- Born: 1876 Dublin, Ireland
- Died: 12 March 1957 (aged 80–81) Sir Patrick Dun's Hospital, Dublin
- Education: Dublin Metropolitan School of Art
- Known for: botanical illustration and model making within the National Museum of Ireland

= Eileen Barnes =

Irish botanical illustrator

Eileen Barnes (born Eileen Elizabeth Janet Barnes 1876–1956) was a notable and highly acclaimed botanical artist, well known for her definitive and accurate depictions of Ireland's plant life.

==Early life==
Eileen Barnes was born in 1876 in her parents' home at 137 Great Britain Street (now Parnell Street), Dublin. She was the youngest of ten children born to Edwin and Elizabeth Barnes (née McKay). Her father was a grocer and wine merchant who had premises on Great Britain Street and at 57 Camden Street. Barnes attended Rutland School for Girls in Dublin, going on to enroll in the Dublin Metropolitan School of Art in 1898 and 1899. She received an Art Teacher's Certificate in 1899. Immediately after leaving the School of Art Barnes worked as a governess in County Tipperary, teaching the two daughters of Anna Maria Cooper-Chadwick. On the 10th of January 1990 Eileen received an award for her art, presented to her by Countess Beatrix Cadogan, wife of George Cadogan.

==Career==
She spent most of her career working with the National Museum of Ireland's natural history and antique's division, helping the naturalist Robert Lloyd Praeger and botanist Matilda Knowles, as well as creating models for the museum's exhibits. Her association with the Natural Museum in Dublin appears to have begun in 1907, when she is recorded as donating models of the eggs of a platypus. By 1909 she appears to be working in the museum, setting up exhibition cases, constructing models of natural habitats, and wax models. Many of these examples, such as the rock pool and mammal displays that are still exhibited on the ground floor of the Natural History Museum, are believed to be her work. Her formal position within the Museum is unclear, with her at times being referred to as a staff member or the "Museum Artist".

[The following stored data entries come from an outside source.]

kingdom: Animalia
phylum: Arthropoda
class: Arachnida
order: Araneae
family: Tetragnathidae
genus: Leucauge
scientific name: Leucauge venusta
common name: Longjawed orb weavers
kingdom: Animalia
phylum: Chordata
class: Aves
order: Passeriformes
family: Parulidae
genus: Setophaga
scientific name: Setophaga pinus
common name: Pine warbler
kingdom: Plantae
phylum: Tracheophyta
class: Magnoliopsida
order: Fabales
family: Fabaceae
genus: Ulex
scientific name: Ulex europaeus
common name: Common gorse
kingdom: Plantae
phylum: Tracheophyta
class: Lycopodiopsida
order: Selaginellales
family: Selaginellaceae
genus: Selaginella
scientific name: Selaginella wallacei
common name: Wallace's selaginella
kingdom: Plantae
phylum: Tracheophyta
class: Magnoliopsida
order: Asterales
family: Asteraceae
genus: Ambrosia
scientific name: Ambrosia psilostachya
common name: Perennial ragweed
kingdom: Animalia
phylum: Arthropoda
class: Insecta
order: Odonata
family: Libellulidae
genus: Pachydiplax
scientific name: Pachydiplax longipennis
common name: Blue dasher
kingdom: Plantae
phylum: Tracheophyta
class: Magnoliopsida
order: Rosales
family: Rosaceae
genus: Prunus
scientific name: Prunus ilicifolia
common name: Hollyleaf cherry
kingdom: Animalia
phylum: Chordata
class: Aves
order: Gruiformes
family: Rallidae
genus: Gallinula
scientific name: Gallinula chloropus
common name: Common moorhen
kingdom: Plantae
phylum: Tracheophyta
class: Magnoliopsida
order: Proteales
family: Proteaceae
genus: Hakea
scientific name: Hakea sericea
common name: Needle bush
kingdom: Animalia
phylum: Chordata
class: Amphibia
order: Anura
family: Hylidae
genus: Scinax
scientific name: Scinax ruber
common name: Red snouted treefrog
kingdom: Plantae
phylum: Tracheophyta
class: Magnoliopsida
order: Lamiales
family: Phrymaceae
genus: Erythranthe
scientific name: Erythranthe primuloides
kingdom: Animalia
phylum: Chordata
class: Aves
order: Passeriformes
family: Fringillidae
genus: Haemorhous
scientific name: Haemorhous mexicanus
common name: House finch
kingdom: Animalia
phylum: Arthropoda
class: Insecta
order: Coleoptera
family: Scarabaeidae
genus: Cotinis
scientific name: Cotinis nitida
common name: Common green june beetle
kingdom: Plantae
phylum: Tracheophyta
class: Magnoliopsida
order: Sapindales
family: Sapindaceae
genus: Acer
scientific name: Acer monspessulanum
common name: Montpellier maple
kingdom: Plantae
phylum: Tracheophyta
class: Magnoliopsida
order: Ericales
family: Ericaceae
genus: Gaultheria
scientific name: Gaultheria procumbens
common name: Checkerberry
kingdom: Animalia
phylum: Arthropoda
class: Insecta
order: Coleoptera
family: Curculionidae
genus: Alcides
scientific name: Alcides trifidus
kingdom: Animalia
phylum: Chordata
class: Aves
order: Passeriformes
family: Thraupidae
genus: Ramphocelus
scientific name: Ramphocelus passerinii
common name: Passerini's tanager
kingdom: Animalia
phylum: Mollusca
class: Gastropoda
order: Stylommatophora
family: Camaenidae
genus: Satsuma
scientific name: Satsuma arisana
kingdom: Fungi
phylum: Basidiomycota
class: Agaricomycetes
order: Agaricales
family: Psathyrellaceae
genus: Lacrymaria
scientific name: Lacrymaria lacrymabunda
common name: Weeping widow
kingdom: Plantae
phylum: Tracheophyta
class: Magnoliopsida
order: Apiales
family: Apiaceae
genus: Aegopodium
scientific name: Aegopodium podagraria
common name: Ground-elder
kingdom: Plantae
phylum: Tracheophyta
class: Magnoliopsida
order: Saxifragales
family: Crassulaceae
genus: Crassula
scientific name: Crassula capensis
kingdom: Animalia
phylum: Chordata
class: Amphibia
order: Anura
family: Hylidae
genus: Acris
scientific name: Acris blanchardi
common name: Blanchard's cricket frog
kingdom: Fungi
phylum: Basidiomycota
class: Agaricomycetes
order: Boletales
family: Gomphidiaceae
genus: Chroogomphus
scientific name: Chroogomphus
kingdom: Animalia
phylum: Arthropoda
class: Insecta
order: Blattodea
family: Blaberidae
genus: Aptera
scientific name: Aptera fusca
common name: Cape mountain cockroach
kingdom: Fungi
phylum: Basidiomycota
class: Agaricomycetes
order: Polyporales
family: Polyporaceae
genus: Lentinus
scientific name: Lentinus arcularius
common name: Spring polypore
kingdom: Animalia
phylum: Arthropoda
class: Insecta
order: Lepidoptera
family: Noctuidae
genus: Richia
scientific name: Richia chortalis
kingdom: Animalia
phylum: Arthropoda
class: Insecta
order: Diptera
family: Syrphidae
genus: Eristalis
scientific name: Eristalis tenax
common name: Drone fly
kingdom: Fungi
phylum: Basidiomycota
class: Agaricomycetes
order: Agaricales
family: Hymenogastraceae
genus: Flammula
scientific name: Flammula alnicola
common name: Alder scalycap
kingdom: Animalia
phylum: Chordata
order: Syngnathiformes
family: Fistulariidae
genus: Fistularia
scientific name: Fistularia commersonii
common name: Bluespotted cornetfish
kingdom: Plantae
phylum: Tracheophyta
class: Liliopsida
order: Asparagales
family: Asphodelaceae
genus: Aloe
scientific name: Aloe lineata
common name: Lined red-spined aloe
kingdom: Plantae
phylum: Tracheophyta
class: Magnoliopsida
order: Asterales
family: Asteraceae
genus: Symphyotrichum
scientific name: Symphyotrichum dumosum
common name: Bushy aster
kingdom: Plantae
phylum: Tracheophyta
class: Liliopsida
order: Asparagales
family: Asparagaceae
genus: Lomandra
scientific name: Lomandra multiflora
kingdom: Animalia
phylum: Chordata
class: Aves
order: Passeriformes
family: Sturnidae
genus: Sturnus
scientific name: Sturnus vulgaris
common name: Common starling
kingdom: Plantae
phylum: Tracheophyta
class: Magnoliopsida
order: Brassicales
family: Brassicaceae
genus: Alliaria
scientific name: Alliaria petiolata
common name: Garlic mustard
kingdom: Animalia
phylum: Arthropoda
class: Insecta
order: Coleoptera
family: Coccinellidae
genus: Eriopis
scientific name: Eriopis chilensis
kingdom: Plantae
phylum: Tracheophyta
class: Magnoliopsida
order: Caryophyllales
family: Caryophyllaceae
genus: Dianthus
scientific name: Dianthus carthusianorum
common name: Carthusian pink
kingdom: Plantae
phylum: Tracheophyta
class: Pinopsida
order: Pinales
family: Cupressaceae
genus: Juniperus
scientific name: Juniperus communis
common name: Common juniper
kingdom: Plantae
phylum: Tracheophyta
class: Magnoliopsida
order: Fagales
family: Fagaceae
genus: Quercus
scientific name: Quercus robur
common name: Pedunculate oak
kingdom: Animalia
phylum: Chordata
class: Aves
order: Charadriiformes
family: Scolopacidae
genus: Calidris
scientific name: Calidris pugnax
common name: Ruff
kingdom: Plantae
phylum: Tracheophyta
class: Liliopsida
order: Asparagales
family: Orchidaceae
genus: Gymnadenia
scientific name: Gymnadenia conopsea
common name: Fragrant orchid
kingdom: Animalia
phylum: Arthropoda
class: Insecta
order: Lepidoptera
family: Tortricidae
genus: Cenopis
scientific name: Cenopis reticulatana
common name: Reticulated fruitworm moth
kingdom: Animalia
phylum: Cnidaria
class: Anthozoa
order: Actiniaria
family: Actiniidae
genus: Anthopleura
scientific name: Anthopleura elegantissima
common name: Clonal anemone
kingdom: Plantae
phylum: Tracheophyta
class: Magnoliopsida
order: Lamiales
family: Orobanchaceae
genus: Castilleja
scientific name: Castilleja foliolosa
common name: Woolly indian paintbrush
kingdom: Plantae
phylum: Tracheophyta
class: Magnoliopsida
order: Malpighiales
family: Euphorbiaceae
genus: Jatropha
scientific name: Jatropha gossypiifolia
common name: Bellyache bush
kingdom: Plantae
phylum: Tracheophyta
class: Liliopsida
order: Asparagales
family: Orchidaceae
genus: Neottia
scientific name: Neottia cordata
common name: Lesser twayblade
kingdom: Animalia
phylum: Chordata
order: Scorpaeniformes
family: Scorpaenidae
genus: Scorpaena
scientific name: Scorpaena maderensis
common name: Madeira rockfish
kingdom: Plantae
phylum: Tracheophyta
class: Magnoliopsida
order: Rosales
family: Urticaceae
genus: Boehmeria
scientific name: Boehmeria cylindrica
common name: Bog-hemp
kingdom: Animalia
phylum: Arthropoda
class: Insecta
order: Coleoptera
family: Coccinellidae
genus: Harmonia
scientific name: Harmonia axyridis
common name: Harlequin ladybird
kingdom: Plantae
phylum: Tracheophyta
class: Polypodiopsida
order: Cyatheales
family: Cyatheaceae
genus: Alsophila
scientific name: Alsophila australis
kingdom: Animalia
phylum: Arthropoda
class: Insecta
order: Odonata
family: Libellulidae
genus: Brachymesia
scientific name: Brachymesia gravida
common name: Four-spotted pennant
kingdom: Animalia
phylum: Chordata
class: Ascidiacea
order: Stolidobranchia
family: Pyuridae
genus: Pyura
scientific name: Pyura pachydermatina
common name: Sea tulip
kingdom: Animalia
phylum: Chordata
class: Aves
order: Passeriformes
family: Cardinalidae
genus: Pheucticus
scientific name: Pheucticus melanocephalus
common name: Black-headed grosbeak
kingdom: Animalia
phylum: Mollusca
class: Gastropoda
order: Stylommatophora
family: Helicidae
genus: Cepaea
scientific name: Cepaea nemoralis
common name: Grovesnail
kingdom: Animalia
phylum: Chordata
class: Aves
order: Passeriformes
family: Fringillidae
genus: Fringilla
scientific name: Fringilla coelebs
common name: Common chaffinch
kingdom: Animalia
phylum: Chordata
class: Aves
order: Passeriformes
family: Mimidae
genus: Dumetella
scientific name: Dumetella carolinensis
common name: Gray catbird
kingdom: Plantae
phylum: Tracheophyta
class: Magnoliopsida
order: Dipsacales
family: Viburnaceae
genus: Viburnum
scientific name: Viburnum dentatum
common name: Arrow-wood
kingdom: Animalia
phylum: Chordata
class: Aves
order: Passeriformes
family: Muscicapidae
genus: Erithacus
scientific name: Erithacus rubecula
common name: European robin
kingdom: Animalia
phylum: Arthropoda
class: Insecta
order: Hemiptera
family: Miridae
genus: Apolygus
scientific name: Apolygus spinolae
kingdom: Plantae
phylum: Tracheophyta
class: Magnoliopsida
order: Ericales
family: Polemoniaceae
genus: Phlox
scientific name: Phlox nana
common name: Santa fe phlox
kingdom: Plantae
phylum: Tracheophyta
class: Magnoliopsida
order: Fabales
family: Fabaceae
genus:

Barnes illustrated cephalopoda for Annie Massy, such as those collected by the 1910-1913 British Antarctic expedition. She undertook similar illustration work for the sponge expert, Jane Stephens, illustrating a number of her publications. She also illustrated the Foraminifera collected during the Clare Island Survey. Her work was highly regarded by Praeger, who even went as far as to name one of his plants after her (Sedum barnesianum). Barnes' works have been featured in numerous books and monographs, and still highly regarded today, especially her sedums (stonecrops) and sempervivums (house leeks). She worked with Robert Francis Scharff to reconstruct and illustrate specimens of the Giant Irish deer. Barnes also undertook some cartographic work with the Geological Survey of Ireland from the 1920s until 1938, and worked on restoration of archaeological artifacts from the Royal Irish Academy. She also assisted Mary Eily de Putron when she was working at the museum.

Barnes was a member of the Dublin Naturalists' Field Club from 1913. It is believed she collected specimens of lichen, with one specimen found in the herbarium of the Irish National Botanic Gardens (Ireland).

Barnes also had her own studio in Kenilworth Square, where she worked on other private commissions for various institutions such as the RDS, the Royal Society of Antiquaries of Ireland, and the Royal Irish Academy, as well as working with other academics. F. Elrington Ball used four of her sketches in his work A history of the county of Dublin.

==Later life and death==
Barnes retired from her work with the Museum at some point after March 1947, though continued to restore artifacts on behalf of the Museum into the 1950s. She lived with her mother and siblings until their deaths. None of her five siblings who reached adulthood married, meaning that Barnes had no close family when she died in 1956. Neither Barnes birth or death was officially registered, with her date of death remaining undocumented until 2015. She was admitted to Sir Patrick Dun's Hospital on 13 February 1956, undergoing an operation to "extensive burns" on 27 February. She later died on 12 March, and was buried alongside her siblings Herbert and Edith on 14 March 1956.